Publishing its long-awaited draft media bill this week, the UK’s department for culture, media and sport (DCMS) shared proposals that will see streaming viewers now able to formally complain to regulatory body Ofcom, which DCMS said would strengthen Ofcom’s duty to assess audience protection measures such as age ratings and viewer guidance on the platforms.

Ofcom will gain “more robust powers” to investigate and take action to enforce standards, including issuing fines to streamers of up to £250,000 ($309,000) and – in serious cases – restricting a service’s availability in the UK.

C4 remit expanded

Further proposals include including lifting the barrier on Channel 4 being able to produce its own content.

The commercially funded public broadcaster will be handed “a new legal duty to consider its long-term sustainability alongside the delivery of its public service remit,” which will allow it to “continue to produce high impact, distinctive shows long into the future,” said the DCMS. The move follows C4’s succesful battle against privatisation.

Geographic restrictions will also be removed for Welsh language broadcaster S4C so that it can broaden its reach in the UK and beyond and offer its content on new digital services.

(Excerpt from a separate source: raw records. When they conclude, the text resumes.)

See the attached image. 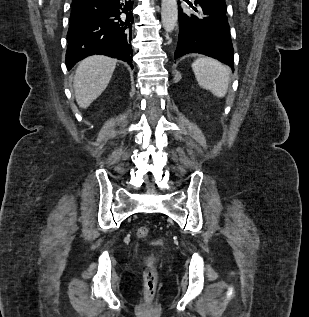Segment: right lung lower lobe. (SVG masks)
<instances>
[{
    "label": "right lung lower lobe",
    "mask_w": 309,
    "mask_h": 317,
    "mask_svg": "<svg viewBox=\"0 0 309 317\" xmlns=\"http://www.w3.org/2000/svg\"><path fill=\"white\" fill-rule=\"evenodd\" d=\"M133 0H73L66 66L93 54L126 61L131 68Z\"/></svg>",
    "instance_id": "1"
}]
</instances>
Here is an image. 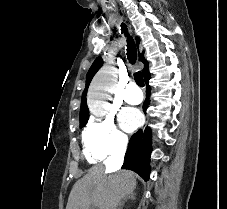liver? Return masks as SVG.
Segmentation results:
<instances>
[{
	"mask_svg": "<svg viewBox=\"0 0 227 209\" xmlns=\"http://www.w3.org/2000/svg\"><path fill=\"white\" fill-rule=\"evenodd\" d=\"M136 185V175L132 171L106 175L103 165H97L75 183L66 209H89V205L115 209L121 199L133 195Z\"/></svg>",
	"mask_w": 227,
	"mask_h": 209,
	"instance_id": "liver-1",
	"label": "liver"
}]
</instances>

Other rules include ensuring pubcasters’ on-demand services, such as BBC iPlayer and ITVX, are easier to discover on smart TVs, set-top boxes and streaming sticks, while global SVODs will have to follow new Ofcom content code to protect audiences from a wider range of harmful material – such as misleading health claims.

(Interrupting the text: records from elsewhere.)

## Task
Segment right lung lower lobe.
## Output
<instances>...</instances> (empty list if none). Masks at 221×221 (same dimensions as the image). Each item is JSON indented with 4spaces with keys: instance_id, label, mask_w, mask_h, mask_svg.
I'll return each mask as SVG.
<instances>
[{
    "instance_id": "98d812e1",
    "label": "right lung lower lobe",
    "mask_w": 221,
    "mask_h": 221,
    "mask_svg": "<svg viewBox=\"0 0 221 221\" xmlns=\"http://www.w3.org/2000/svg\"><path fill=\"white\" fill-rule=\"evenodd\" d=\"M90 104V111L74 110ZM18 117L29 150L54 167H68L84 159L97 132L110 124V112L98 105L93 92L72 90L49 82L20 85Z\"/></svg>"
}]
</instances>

Streamers will also be required support people with disabilities and VOD services will have to provide subtitles on 80 per cent of their programmes, while 10 per cent must have audio description and 5 per cent signed interpretation.

The DCMS said that new laws will introduce “simpler, more flexible rules” on what TV programmes public service broadcasters are required to show, so that they are better equipped to adapt to changing viewer habits as people increasingly watch TV on digital devices instead of traditional ‘linear’ TV.

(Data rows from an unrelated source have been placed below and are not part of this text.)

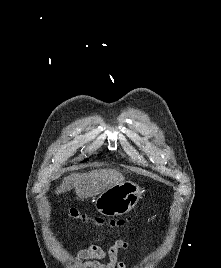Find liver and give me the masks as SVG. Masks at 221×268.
Wrapping results in <instances>:
<instances>
[{
    "label": "liver",
    "instance_id": "liver-1",
    "mask_svg": "<svg viewBox=\"0 0 221 268\" xmlns=\"http://www.w3.org/2000/svg\"><path fill=\"white\" fill-rule=\"evenodd\" d=\"M125 177L114 169H95L87 173H74L65 177L56 194L75 189L81 199L94 197L110 187L124 182Z\"/></svg>",
    "mask_w": 221,
    "mask_h": 268
}]
</instances>
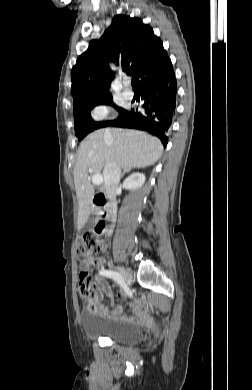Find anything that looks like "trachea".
Returning a JSON list of instances; mask_svg holds the SVG:
<instances>
[{
    "label": "trachea",
    "mask_w": 252,
    "mask_h": 390,
    "mask_svg": "<svg viewBox=\"0 0 252 390\" xmlns=\"http://www.w3.org/2000/svg\"><path fill=\"white\" fill-rule=\"evenodd\" d=\"M131 84H132V87L133 88H136V83H135V81L132 79V81H131Z\"/></svg>",
    "instance_id": "trachea-1"
}]
</instances>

The latest research from Ofcom indicates that traditional ‘linear’ TV viewing is down more than 25% since 2011 and 68% among 16-24-year-olds.

The DCMS said that the bill will enable pubcasters the BBC, ITV, Channel 4, Channel 5, STV and S4C to “unleash their potential to grow, produce more top quality British content and invest in new technologies” to keep viewers tuning in amid “fierce competition” from subscription-based online platforms.

UK producer body Pact responded positively to the publication of the draft media bill, which it said would “help to ensure that online only commissions are made on fair terms” with CEO John McVay commenting that the  legislation “should ensure a fairer playing field for both producers and PSBs in the UK.”